Summer 2005

Pediatric Leukemia: BMT

A perennial, heartbreaking feature of pediatric oncology programs around the country is sick children who are candidates for bone marrow transplantation, but have no histocompatible, or tissue-matched, donors. Pleas go out for volunteer donors, but the truth is that time and the odds are stacked against patients and families. There is at best a 25 percent chance that a sibling will be compatible, and only a 1 percent chance that a parent will match. For most children without a matched relative, there is at best a 40 percent chance that a matched volunteer donor will exist in the National Marrow Donor Program registry, and the odds are much lower if the child is a member of an ethnic minority.

UCSF researchers are working on ways to improve the odds of getting a successful bone marrow transplant, even when there is no closely matched donor. Morton J. Cowan, M.D., has been director of the UCSF Pediatric Bone Marrow Transplant Program since 1981. He and his colleagues were among the first to use transplants from relatives who were not a perfect match, but "close enough" immunologically to treat kids with congenital immunodeficiencies. They are now trying to use their techniques for kids with cancer and other diseases of the bone marrow.

Bone marrow transplants between people who are not histocompatible result in an often fatal condition called graft-versus-host disease (GvHD), in which the donor's T cells attack the recipient's tissues. Close relatives of the patient who are not histocompatible, however, may be haplocompatible, or half-matched, sharing one out of two alleles of all genes in the HLA complex. Biological parents are always haplocompatible with their children, and siblings have a 50 percent chance of being haplocompatible with each other.

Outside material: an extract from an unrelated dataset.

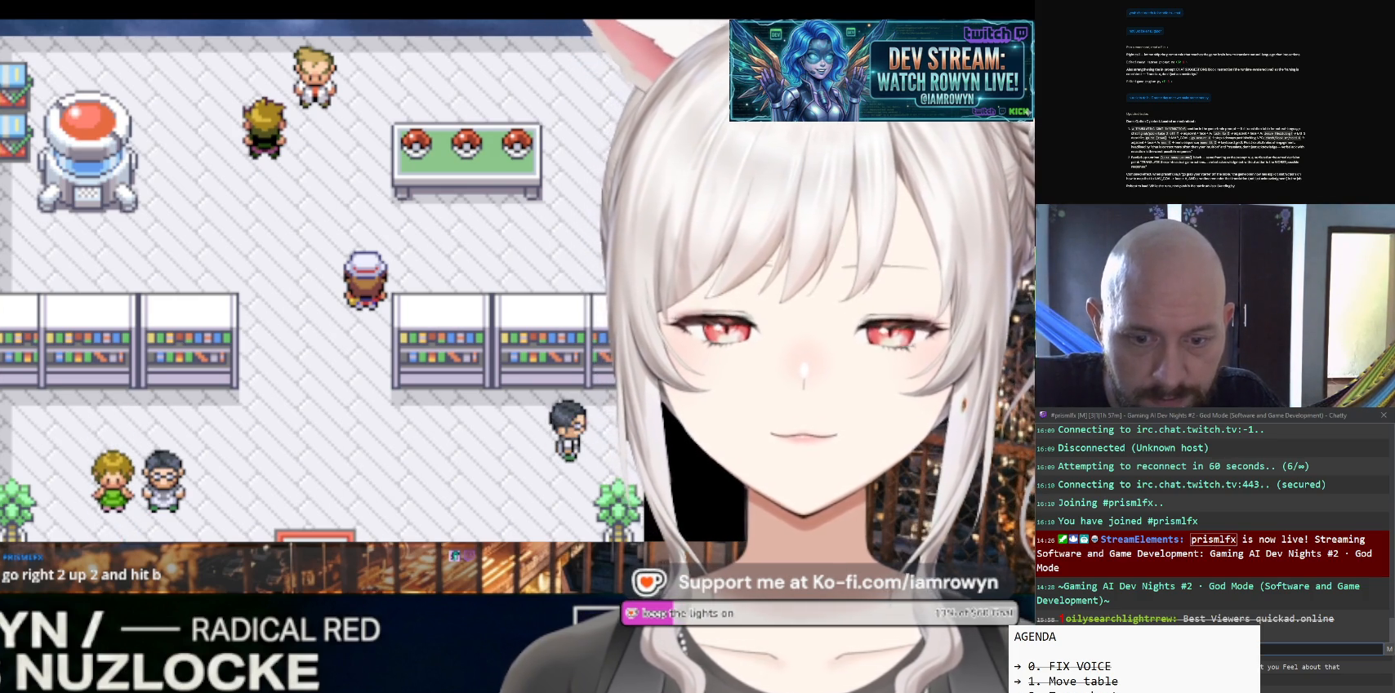
{"buttons": ["A"], "events": []}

Cowan and his colleagues have found that transplanting peripheral blood stem cells from a haplocompatible donor can often result in a successful transplant if T cells are removed from the sample to eliminate the possibility of GvHD. Their approach involves a highly efficient technique that purifies the bone marrow stem cells, while at the same time eliminating the T cells. Cowan is still studying the effectiveness of using haplocompatible donors for children with genetic immunodeficiencies, but he is also now studying the use of the technique for children with leukemia, preleukemia, or certain marrow cell defects such as aplastic anemia or cytopenia.

Bone marrow stem cells circulate in the blood of normal individuals in small amounts, but that number can be increased by treating donors with a genetically engineered drug called granulocyte-colony stimulating factor (G-CSF). The stem cells can be harvested, along with other white blood cells, through leukapheresis. The bone marrow stem cells are then purified, using monoclonal antibodies that target the CD34 receptor, eliminating the T cells. Typically, the stem cells resulting from this operation are more than 95 percent pure, with less than 0.05 percent T cells left in the preparations. For the last decade, leukapheresis has routinely been used for autologous transplants, in which peripheral blood stem cells are collected from patients before radiotherapy or chemotherapy, so that the cells can be returned after treatment.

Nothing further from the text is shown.